DATASET ROWS:
━━━
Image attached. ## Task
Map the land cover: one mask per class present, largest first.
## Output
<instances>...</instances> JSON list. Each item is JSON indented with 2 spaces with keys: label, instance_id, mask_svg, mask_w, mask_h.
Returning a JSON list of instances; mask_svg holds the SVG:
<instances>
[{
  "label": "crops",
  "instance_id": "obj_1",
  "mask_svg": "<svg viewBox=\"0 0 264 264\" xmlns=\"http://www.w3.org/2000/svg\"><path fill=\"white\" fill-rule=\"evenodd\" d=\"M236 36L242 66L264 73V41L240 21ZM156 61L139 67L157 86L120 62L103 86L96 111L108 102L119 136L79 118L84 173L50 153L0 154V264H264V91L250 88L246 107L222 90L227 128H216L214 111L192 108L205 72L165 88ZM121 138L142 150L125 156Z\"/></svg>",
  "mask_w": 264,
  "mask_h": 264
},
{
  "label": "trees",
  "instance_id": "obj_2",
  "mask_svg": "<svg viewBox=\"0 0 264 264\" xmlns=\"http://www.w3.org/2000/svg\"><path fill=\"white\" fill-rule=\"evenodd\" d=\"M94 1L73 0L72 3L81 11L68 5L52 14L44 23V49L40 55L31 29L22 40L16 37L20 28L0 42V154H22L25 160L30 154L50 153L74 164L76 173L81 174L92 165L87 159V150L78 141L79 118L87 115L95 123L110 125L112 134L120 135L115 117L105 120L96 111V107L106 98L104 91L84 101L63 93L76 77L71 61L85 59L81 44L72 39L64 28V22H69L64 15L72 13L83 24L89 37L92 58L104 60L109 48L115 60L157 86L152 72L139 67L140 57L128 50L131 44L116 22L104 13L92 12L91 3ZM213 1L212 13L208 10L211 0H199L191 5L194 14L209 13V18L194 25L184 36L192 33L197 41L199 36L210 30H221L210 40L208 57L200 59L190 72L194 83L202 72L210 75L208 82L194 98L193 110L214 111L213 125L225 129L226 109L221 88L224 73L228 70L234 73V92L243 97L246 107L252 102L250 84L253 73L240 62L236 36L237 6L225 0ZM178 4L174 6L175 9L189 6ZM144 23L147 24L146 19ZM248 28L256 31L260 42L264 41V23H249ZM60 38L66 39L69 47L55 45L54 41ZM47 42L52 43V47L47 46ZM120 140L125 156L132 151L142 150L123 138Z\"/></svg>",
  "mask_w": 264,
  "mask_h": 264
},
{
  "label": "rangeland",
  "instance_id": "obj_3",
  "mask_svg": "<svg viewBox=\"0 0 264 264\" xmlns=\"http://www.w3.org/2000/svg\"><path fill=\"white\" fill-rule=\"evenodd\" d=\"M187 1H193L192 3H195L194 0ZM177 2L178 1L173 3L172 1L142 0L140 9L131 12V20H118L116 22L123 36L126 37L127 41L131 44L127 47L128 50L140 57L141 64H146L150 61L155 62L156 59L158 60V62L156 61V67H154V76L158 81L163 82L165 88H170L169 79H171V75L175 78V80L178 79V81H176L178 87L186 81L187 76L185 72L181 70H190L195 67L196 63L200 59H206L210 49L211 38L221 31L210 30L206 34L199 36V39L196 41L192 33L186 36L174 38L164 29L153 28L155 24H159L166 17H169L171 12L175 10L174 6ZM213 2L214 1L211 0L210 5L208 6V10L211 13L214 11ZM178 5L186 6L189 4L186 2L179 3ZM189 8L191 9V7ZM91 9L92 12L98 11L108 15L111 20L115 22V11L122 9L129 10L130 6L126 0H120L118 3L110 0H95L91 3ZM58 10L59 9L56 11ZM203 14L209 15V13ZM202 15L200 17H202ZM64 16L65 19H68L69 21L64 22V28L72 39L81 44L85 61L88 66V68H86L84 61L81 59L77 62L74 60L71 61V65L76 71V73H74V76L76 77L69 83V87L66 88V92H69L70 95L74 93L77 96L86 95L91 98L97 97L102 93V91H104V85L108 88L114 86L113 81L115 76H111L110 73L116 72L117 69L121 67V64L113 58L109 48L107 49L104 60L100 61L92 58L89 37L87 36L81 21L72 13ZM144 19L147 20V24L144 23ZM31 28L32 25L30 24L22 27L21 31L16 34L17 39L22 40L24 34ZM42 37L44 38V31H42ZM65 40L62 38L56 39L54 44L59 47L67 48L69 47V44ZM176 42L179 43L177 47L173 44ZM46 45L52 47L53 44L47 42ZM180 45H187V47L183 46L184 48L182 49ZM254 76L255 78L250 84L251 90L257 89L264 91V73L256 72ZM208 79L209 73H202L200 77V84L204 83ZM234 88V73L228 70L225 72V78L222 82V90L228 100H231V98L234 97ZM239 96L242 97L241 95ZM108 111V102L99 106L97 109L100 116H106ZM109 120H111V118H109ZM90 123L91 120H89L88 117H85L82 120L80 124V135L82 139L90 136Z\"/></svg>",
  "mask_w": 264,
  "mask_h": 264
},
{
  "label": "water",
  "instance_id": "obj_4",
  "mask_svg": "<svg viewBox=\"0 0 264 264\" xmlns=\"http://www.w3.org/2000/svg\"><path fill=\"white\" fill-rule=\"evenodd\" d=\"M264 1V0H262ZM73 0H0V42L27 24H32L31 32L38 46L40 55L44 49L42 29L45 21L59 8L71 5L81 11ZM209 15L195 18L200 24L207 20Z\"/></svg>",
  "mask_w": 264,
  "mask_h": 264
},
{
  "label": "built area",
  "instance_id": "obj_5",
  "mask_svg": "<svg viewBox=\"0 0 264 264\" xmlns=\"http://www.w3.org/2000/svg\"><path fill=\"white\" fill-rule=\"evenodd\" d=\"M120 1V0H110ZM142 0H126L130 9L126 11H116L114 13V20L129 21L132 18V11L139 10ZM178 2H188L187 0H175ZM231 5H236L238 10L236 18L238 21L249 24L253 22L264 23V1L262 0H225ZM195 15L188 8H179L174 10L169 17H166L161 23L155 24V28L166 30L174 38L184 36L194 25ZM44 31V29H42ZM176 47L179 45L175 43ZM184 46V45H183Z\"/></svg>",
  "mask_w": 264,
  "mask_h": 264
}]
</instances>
━━━
TASK INSTRUCTIONS: Report how many lines of the entries contain the string "instances", with case counting, and give only that number.

RESULT FOR THIS TASK: 4